**Problem to solve:**
Please output the listing exactly as it stands, but omit any images.

**Data for analysis:**

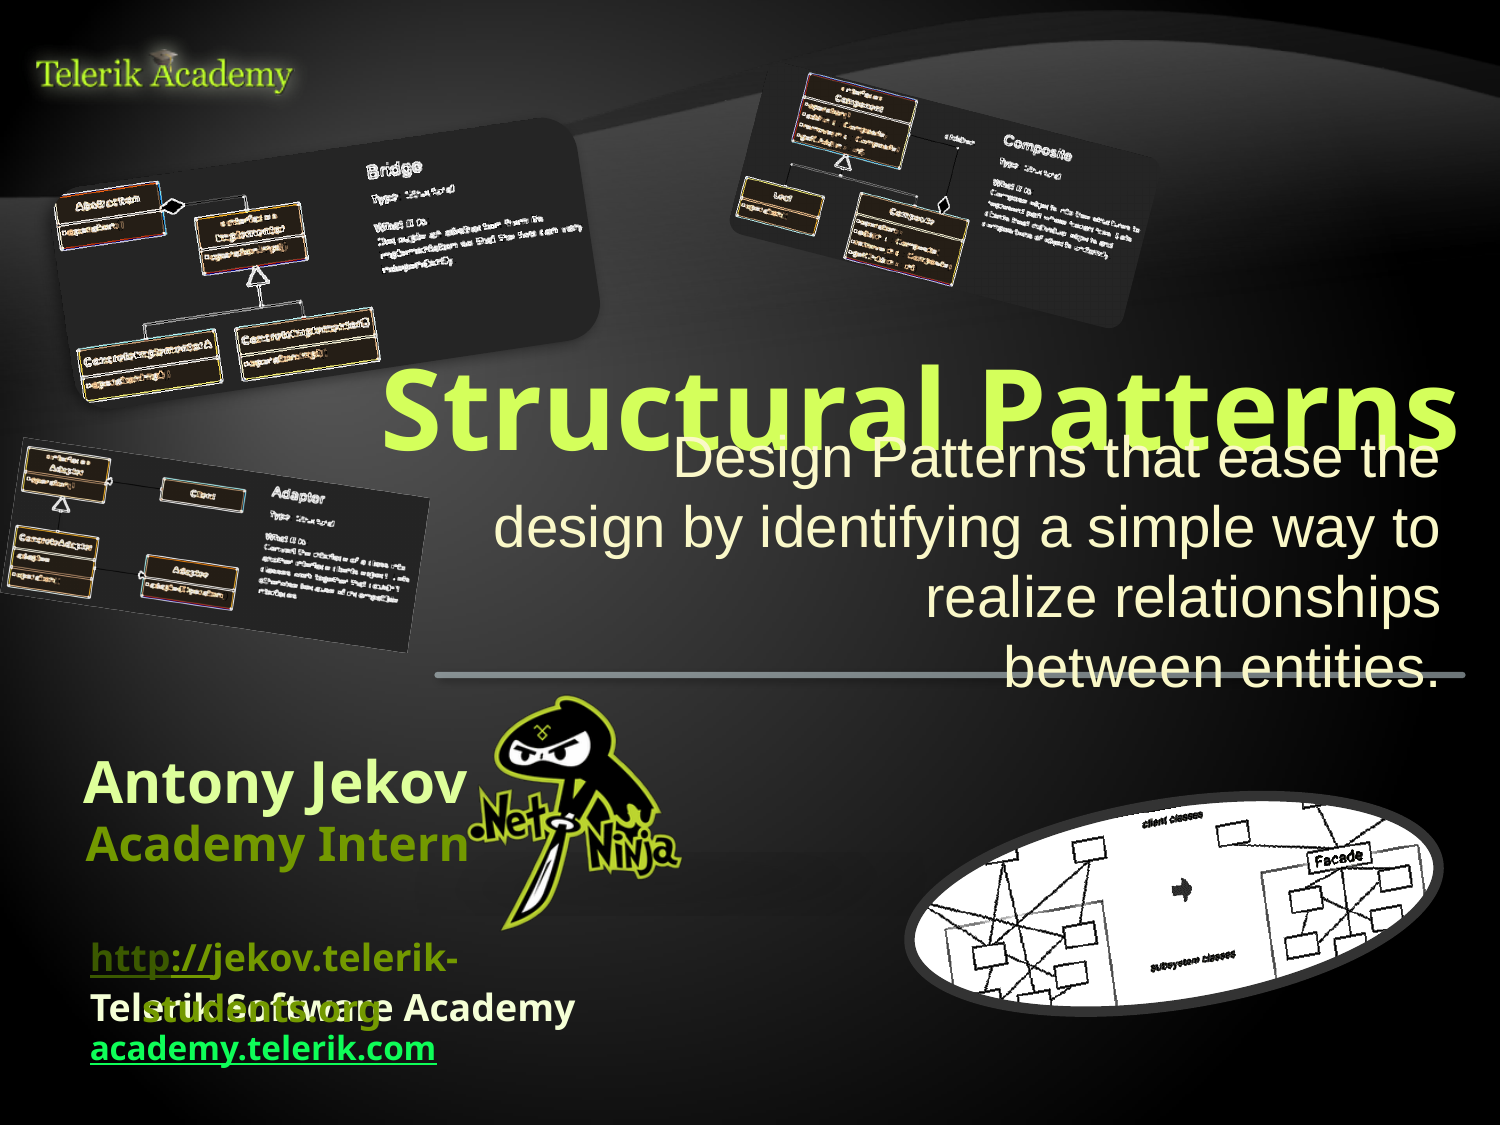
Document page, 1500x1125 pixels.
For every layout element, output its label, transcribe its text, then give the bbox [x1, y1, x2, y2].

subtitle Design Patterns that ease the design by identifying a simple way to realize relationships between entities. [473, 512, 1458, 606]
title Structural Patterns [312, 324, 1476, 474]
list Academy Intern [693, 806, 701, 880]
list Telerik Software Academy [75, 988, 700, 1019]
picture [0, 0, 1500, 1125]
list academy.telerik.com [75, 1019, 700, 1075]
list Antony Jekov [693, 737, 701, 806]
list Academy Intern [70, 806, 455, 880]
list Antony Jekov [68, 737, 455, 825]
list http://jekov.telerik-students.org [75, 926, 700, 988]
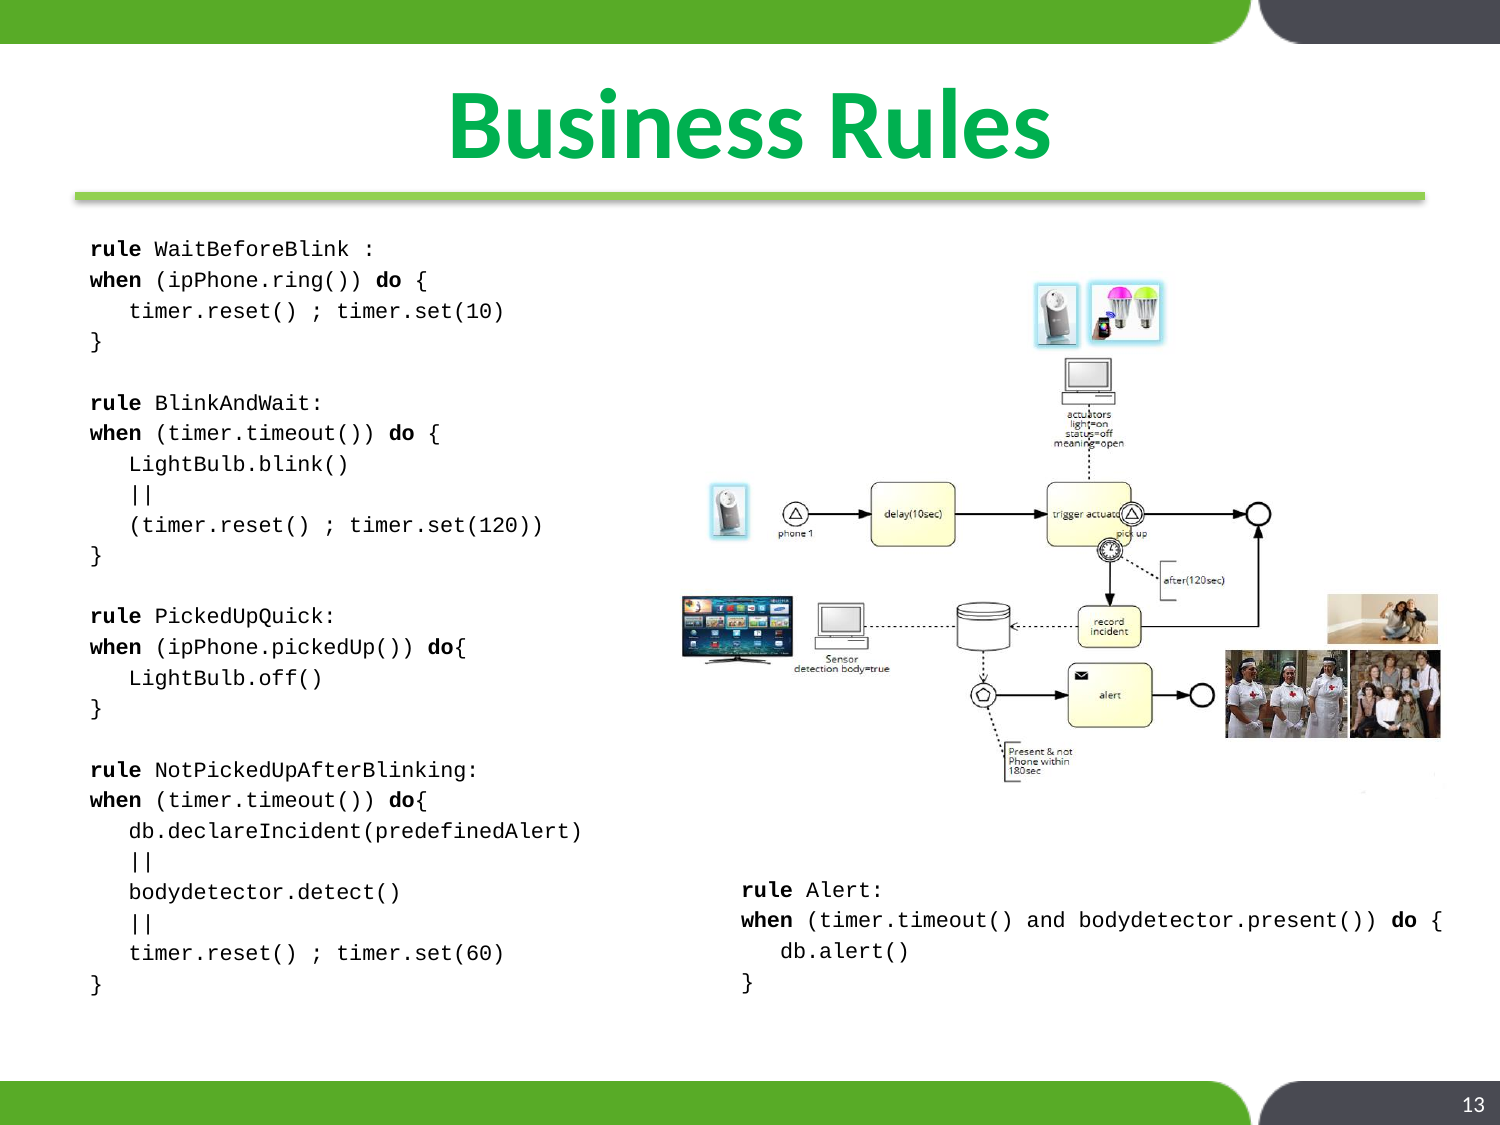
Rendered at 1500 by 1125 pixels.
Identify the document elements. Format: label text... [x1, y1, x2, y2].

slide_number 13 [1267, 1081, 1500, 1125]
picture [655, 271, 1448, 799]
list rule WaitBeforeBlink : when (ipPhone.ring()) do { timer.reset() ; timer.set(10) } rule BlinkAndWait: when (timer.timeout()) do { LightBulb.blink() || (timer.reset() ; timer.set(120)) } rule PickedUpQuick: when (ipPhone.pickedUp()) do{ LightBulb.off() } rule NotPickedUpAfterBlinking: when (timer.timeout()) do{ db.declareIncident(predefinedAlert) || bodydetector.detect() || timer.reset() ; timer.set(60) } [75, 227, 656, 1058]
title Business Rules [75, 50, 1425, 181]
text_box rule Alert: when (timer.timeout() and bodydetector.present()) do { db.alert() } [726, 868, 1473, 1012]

**Solution for this exercise:**
Document page, 1500x1125 pixels.
For every layout element, output its label, transcribe its text, then give the bbox [x1, y1, x2, y2].

subtitle Design Patterns that ease the design by identifying a simple way to realize relationships between entities. [473, 512, 1458, 606]
title Structural Patterns [312, 324, 1476, 474]
list Academy Intern [693, 806, 701, 880]
list Telerik Software Academy [75, 988, 700, 1019]
picture [0, 0, 1500, 1125]
list academy.telerik.com [75, 1019, 700, 1075]
list Antony Jekov [693, 737, 701, 806]
list Academy Intern [70, 806, 455, 880]
list Antony Jekov [68, 737, 455, 825]
list http://jekov.telerik-students.org [75, 926, 700, 988]
Rendered at 1500 by 1125 pixels.
Identify the document elements. Format: label text... [x1, y1, x2, y2].

slide_number 13 [1267, 1081, 1500, 1125]
picture [655, 271, 1448, 799]
list rule WaitBeforeBlink : when (ipPhone.ring()) do { timer.reset() ; timer.set(10) } rule BlinkAndWait: when (timer.timeout()) do { LightBulb.blink() || (timer.reset() ; timer.set(120)) } rule PickedUpQuick: when (ipPhone.pickedUp()) do{ LightBulb.off() } rule NotPickedUpAfterBlinking: when (timer.timeout()) do{ db.declareIncident(predefinedAlert) || bodydetector.detect() || timer.reset() ; timer.set(60) } [75, 227, 656, 1058]
title Business Rules [75, 50, 1425, 181]
text_box rule Alert: when (timer.timeout() and bodydetector.present()) do { db.alert() } [726, 868, 1473, 1012]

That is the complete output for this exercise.